Marsiglia, antico centro fondato dai greci con il nome di Massalia, conta 801.000 (circa) di abitanti. E’ la seconda città del paese e il più importante porto del Mediterraneo: 25 Km di banchine battute da un intenso traffico di navi.

Lione,  terza per abitanti , è nota per i grandi centri ospedalieri specializzati.

Tra le numerosissime città ricche di monumenti ricordiamo Avignone, sulle rive del Rodano, cresciuta attorno al monumentale palazzo gotico che dal 1308 al 1376 ospitò i papi venuti in Francia da Roma in esilio volontario.

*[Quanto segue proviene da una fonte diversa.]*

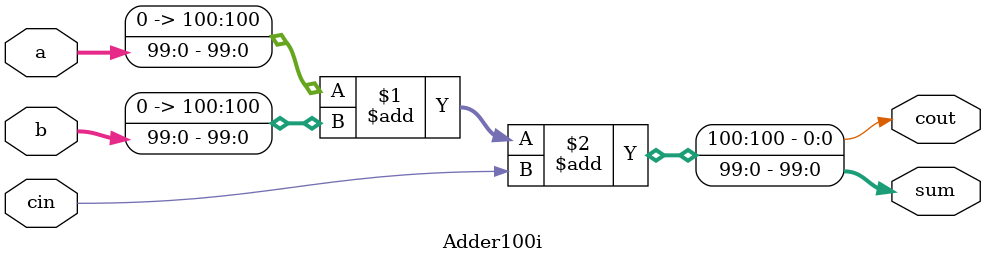
<source format=v>
module Adder100i (
    input  [99:0] a, b,
    input         cin ,
    output        cout,
    output [99:0] sum
);
    assign {cout,sum} = {1'b0,a} + {1'b0,b} + cin;

endmodule

</source>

E più a sud Arles, centro artistico culturale, dove visse e dipinse “Van Gogh”.

Alla Francia appartiene anche una delle più grandi isole del Mediterraneo : la  Corsica, nota meta turistica per la sua incantevole costa dove si alternano baie sabbiose a promontori rocciosi e in cui si possono ancora trovare paesini di pescatori non rovinati dal turismo.

CURIOSITA' E FOLKLORE 
  • Costumi tradizionali : nelle cittadine di provincia, in particolare al sud (Provenza, Pirenei) e sulla costa atlantica (Bretagna, Normandia), si trovano ancora abitanti che in alcune occasioni indossano i costumi tradizionali. In Bretagna le feste religiose sono caratterizzate da processioni in costume (chiamate Pardons), da danze e competizioni sportive. I Bretoni sono particolarmente affezionati alle loro tradizioni indossano volentieri i costumi caratterizzati dalle alte cuffie in pizzo delle donne e continuano a parlare la loro lingua, per la quale è stata istituita una cattedra l'Università di Rennes.

  • La regina della città : le donne di Arles, le Arlesiennes, hanno ispirato musicisti, scrittori e pittori; ancora oggi viene eletta la "regina della città", che deve impersonare gli ideali di bellezza di Arles e saper indossare con grazia il costume locale. Gruppi di danza si esibiscono in serate folkloristicne.

  • La Madonna di Lourdes: sui Pirenei si trova la cittadina di Lourdes, meta  di pellegrinaggi religiosi provenienti da tutto il mondo. Questo succede da quando, l'11 febbraio 1858, Bernadette Soubirous ebbe la prima visione di Maria in una grotta, da cui fuoriesce l'acqua di una sorgente ritenuta miracolosa. Sul luogo sono stati costruiti imponenti complessi di culto come la Basilica del Rosario, che può contenere 5000 visitatori, e la chiesa sotterranea di Pio X, che ne può ospitare 20 000. Da aprile a ottobre a Lourdes si svolgono processioni notturne con luminarie spettacolari.